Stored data
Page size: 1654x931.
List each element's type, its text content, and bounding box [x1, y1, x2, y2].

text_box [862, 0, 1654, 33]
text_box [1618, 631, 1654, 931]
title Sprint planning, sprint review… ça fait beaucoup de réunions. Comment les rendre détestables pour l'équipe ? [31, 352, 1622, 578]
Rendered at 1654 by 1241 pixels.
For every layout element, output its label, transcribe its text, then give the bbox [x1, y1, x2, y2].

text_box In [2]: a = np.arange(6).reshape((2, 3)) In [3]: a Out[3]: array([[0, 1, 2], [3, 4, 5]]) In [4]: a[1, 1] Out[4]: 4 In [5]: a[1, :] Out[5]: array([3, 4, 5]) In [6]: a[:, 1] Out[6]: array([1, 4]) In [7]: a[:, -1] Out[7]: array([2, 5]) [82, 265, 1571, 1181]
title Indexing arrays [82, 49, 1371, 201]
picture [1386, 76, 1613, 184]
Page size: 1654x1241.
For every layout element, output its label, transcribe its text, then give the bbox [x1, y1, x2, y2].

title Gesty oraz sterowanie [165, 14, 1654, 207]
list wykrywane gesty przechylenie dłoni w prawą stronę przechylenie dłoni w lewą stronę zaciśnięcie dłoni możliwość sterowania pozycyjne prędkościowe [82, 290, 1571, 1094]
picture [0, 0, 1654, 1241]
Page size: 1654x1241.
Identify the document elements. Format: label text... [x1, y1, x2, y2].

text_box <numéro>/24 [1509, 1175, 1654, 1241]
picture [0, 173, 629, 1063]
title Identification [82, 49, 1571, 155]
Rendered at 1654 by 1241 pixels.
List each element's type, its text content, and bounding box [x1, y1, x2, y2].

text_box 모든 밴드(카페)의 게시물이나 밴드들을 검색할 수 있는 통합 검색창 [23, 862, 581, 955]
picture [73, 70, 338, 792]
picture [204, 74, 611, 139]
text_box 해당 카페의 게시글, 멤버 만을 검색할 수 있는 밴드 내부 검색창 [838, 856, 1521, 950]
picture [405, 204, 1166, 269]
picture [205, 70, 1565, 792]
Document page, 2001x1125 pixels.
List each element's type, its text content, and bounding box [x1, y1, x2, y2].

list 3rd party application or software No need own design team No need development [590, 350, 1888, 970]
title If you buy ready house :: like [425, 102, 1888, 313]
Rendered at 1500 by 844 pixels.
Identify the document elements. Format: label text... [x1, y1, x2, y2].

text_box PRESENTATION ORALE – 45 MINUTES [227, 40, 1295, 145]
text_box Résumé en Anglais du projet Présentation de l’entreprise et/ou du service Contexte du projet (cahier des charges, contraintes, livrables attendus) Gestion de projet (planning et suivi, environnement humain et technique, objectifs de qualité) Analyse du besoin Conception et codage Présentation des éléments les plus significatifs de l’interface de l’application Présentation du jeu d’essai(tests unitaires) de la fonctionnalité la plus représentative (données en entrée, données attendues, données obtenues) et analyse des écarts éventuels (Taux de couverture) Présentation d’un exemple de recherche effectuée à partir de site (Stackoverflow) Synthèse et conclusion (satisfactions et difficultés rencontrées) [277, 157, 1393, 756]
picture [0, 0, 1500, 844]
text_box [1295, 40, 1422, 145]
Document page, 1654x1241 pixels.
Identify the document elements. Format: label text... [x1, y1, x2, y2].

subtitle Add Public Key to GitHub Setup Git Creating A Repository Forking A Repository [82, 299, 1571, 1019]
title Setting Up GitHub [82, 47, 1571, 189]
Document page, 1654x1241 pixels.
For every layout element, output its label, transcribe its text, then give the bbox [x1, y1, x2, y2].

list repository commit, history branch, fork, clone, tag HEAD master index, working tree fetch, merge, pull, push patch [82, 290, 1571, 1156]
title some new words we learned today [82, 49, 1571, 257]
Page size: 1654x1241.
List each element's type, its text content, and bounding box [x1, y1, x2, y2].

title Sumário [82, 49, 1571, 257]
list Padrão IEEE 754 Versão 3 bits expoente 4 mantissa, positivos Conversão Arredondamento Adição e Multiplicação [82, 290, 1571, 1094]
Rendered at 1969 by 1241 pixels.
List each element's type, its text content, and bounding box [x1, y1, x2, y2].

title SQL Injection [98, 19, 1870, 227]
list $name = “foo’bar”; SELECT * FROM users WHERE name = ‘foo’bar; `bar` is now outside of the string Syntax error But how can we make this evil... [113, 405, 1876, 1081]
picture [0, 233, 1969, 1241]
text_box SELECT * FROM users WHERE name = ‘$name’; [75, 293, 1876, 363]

**YOUR TASK:**
Can you write out all the records again with "bounding box" swapped for "enclosing rectangle" everywhere it occurs, keeping everything else the same?

**RESPONSE BELOW:**
Page size: 1654x931.
List each element's type, its text content, and enclosing rectangle [x1, y1, x2, y2].

text_box [862, 0, 1654, 33]
text_box [1618, 631, 1654, 931]
title Sprint planning, sprint review… ça fait beaucoup de réunions. Comment les rendre détestables pour l'équipe ? [31, 352, 1622, 578]
Rendered at 1654 by 1241 pixels.
For every layout element, output its label, transcribe its text, then give the bbox [x1, y1, x2, y2].

text_box In [2]: a = np.arange(6).reshape((2, 3)) In [3]: a Out[3]: array([[0, 1, 2], [3, 4, 5]]) In [4]: a[1, 1] Out[4]: 4 In [5]: a[1, :] Out[5]: array([3, 4, 5]) In [6]: a[:, 1] Out[6]: array([1, 4]) In [7]: a[:, -1] Out[7]: array([2, 5]) [82, 265, 1571, 1181]
title Indexing arrays [82, 49, 1371, 201]
picture [1386, 76, 1613, 184]
Page size: 1654x1241.
For every layout element, output its label, transcribe its text, then give the bbox [x1, y1, x2, y2].

title Gesty oraz sterowanie [165, 14, 1654, 207]
list wykrywane gesty przechylenie dłoni w prawą stronę przechylenie dłoni w lewą stronę zaciśnięcie dłoni możliwość sterowania pozycyjne prędkościowe [82, 290, 1571, 1094]
picture [0, 0, 1654, 1241]
Page size: 1654x1241.
Identify the document elements. Format: label text... [x1, y1, x2, y2].

text_box <numéro>/24 [1509, 1175, 1654, 1241]
picture [0, 173, 629, 1063]
title Identification [82, 49, 1571, 155]
Rendered at 1654 by 1241 pixels.
List each element's type, its text content, and enclosing rectangle [x1, y1, x2, y2].

text_box 모든 밴드(카페)의 게시물이나 밴드들을 검색할 수 있는 통합 검색창 [23, 862, 581, 955]
picture [73, 70, 338, 792]
picture [204, 74, 611, 139]
text_box 해당 카페의 게시글, 멤버 만을 검색할 수 있는 밴드 내부 검색창 [838, 856, 1521, 950]
picture [405, 204, 1166, 269]
picture [205, 70, 1565, 792]
Document page, 2001x1125 pixels.
List each element's type, its text content, and enclosing rectangle [x1, y1, x2, y2].

list 3rd party application or software No need own design team No need development [590, 350, 1888, 970]
title If you buy ready house :: like [425, 102, 1888, 313]
Rendered at 1500 by 844 pixels.
Identify the document elements. Format: label text... [x1, y1, x2, y2].

text_box PRESENTATION ORALE – 45 MINUTES [227, 40, 1295, 145]
text_box Résumé en Anglais du projet Présentation de l’entreprise et/ou du service Contexte du projet (cahier des charges, contraintes, livrables attendus) Gestion de projet (planning et suivi, environnement humain et technique, objectifs de qualité) Analyse du besoin Conception et codage Présentation des éléments les plus significatifs de l’interface de l’application Présentation du jeu d’essai(tests unitaires) de la fonctionnalité la plus représentative (données en entrée, données attendues, données obtenues) et analyse des écarts éventuels (Taux de couverture) Présentation d’un exemple de recherche effectuée à partir de site (Stackoverflow) Synthèse et conclusion (satisfactions et difficultés rencontrées) [277, 157, 1393, 756]
picture [0, 0, 1500, 844]
text_box [1295, 40, 1422, 145]
Document page, 1654x1241 pixels.
Identify the document elements. Format: label text... [x1, y1, x2, y2].

subtitle Add Public Key to GitHub Setup Git Creating A Repository Forking A Repository [82, 299, 1571, 1019]
title Setting Up GitHub [82, 47, 1571, 189]
Document page, 1654x1241 pixels.
For every layout element, output its label, transcribe its text, then give the bbox [x1, y1, x2, y2].

list repository commit, history branch, fork, clone, tag HEAD master index, working tree fetch, merge, pull, push patch [82, 290, 1571, 1156]
title some new words we learned today [82, 49, 1571, 257]
Page size: 1654x1241.
List each element's type, its text content, and enclosing rectangle [x1, y1, x2, y2].

title Sumário [82, 49, 1571, 257]
list Padrão IEEE 754 Versão 3 bits expoente 4 mantissa, positivos Conversão Arredondamento Adição e Multiplicação [82, 290, 1571, 1094]
Rendered at 1969 by 1241 pixels.
List each element's type, its text content, and enclosing rectangle [x1, y1, x2, y2].

title SQL Injection [98, 19, 1870, 227]
list $name = “foo’bar”; SELECT * FROM users WHERE name = ‘foo’bar; `bar` is now outside of the string Syntax error But how can we make this evil... [113, 405, 1876, 1081]
picture [0, 233, 1969, 1241]
text_box SELECT * FROM users WHERE name = ‘$name’; [75, 293, 1876, 363]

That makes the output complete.